BRANO DI PARTENZA ->
OpenAI sta testando Memory, una nuova funzione di memoria allargata di ChatGPT. Se gli utenti vorranno, il modello ricorderà tutto quello che comunicano, per riutilizzarlo anche nelle future conversazioni. La funzione eviterà di dover ripetere ogni volta informazioni fondamentali e renderà lo scambio sempre più fluido e utile.

OpenAI ha distribuito per ora il servizio solo a una piccola parte degli utenti ChatGPT gratuiti e Plus. Ma presto l’azienda condividerà i piani per un’implementazione più ampia.

Gli utenti potranno dire all’AI esplicitamente di ricordare o dimenticare qualcosa; la funzione potrà anche anche essere completamente disattivata.

Se già attivata in un account, è sufficiente lasciare che ChatGPT raccolga i dettagli da solo o raccomandargli di ricordare qualcosa di specifico. La memoria migliorerà man mano che il modello viene usato; i miglioramenti, dice OpenAI, si noteranno nel tempo. L’azienda fa esempi di utilizzo molto specifici:

  • Hai spiegato che preferisci che gli appunti della riunione abbiano titoli, elenchi puntati e azioni riepilogate in fondo. ChatGPT lo ricorda e riassume sempre le riunioni in questo modo.
  • Dici che hai un bambino piccolo e che adora le meduse. Quando chiedi a ChatGPT di aiutarla a creare il suo biglietto d’auguri, suggerisce una medusa che indossa un cappello da festa
  • Come insegnante di scuola materna con 25 studenti, preferisci lezioni di 50 minuti con attività successive. ChatGPT lo ricorda quando ti aiuta a creare piani di lezione.

La funzione non memorizza solo informazioni ma per gli utenti con abbonamenti potrà ricordare anche le preferenze di stile, tono e tipologia di “voce”: una vera e propria imitazione.

MATERIALE PRESENTATO ->

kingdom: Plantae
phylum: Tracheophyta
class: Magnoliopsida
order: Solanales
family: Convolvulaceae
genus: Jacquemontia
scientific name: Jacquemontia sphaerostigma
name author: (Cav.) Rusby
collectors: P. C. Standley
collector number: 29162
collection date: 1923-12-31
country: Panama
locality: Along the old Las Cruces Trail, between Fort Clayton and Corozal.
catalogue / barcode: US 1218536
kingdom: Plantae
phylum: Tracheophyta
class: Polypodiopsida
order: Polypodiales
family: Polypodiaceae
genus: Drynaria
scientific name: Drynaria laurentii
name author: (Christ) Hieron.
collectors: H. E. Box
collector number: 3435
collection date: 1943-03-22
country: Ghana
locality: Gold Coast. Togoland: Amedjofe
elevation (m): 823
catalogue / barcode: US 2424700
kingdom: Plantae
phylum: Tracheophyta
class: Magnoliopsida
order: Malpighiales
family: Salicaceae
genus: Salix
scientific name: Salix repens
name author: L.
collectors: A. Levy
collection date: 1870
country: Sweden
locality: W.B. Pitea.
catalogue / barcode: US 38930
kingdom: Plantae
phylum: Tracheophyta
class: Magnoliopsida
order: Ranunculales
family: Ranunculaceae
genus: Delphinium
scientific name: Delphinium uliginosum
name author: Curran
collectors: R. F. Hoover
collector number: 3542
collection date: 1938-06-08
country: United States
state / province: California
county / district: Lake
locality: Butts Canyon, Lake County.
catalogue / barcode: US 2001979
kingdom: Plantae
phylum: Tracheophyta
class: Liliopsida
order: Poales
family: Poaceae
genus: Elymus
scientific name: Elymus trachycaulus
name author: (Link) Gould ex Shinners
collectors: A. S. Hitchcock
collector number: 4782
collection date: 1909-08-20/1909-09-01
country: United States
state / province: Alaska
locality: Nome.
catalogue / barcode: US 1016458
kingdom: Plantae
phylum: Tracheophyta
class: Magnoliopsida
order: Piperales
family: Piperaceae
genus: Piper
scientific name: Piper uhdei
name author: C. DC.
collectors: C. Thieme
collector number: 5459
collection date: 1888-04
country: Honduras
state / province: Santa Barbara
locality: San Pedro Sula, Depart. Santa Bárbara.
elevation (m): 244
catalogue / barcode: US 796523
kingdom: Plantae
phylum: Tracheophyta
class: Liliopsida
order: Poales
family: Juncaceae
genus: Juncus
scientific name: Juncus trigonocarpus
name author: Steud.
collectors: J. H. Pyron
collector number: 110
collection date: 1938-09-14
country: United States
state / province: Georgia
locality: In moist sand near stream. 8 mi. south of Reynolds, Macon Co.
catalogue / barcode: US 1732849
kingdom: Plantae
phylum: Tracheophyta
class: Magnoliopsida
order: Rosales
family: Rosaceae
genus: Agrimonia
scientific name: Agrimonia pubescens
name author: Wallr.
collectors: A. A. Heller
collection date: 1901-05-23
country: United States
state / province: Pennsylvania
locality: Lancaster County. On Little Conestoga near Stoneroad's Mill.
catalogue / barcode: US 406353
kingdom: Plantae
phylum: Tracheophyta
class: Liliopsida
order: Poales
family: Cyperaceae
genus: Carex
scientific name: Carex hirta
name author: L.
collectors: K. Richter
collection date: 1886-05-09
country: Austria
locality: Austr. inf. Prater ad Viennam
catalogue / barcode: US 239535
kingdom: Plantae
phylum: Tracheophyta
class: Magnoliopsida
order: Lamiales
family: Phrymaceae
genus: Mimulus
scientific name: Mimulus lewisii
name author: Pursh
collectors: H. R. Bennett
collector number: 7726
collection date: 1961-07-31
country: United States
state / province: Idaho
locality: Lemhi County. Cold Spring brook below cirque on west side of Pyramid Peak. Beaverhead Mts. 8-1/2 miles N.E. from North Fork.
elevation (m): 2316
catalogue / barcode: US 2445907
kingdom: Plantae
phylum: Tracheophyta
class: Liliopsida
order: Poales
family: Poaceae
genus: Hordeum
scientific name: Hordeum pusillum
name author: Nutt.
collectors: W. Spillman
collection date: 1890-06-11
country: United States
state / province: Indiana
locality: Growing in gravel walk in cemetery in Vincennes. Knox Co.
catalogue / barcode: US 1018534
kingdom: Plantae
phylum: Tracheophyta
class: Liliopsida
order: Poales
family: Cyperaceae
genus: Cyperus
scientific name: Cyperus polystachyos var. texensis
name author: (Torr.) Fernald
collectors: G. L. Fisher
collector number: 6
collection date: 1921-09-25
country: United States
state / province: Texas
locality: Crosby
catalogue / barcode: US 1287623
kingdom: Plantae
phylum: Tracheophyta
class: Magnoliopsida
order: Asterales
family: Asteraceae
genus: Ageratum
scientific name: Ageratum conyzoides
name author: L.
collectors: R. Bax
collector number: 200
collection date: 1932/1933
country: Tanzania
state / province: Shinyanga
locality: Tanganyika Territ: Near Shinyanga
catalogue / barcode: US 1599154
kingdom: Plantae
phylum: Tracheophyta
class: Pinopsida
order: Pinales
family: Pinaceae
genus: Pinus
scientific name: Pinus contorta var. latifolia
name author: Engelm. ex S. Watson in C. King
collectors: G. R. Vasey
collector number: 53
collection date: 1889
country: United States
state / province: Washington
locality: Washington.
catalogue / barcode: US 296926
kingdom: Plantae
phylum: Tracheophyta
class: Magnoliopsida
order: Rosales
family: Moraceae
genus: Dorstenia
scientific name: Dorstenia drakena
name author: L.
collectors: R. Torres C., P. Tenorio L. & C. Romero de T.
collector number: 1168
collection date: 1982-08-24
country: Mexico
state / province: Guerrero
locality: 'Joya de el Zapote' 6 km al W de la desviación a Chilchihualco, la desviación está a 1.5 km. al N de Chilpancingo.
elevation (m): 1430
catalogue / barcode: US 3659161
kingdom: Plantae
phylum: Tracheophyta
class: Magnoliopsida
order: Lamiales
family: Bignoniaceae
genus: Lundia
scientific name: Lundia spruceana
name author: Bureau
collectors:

CONSEGNA ->
Trascrivi parola per parola il tratto del brano su Memory che va da "OpenAI sta testando Memory, una nuova" fino a "essere completamente disattivata.".

SOLUZIONE PROPOSTA ->
OpenAI sta testando Memory, una nuova funzione di memoria allargata di ChatGPT. Se gli utenti vorranno, il modello ricorderà tutto quello che comunicano, per riutilizzarlo anche nelle future conversazioni. La funzione eviterà di dover ripetere ogni volta informazioni fondamentali e renderà lo scambio sempre più fluido e utile.

OpenAI ha distribuito per ora il servizio solo a una piccola parte degli utenti ChatGPT gratuiti e Plus. Ma presto l’azienda condividerà i piani per un’implementazione più ampia.

Gli utenti potranno dire all’AI esplicitamente di ricordare o dimenticare qualcosa; la funzione potrà anche anche essere completamente disattivata.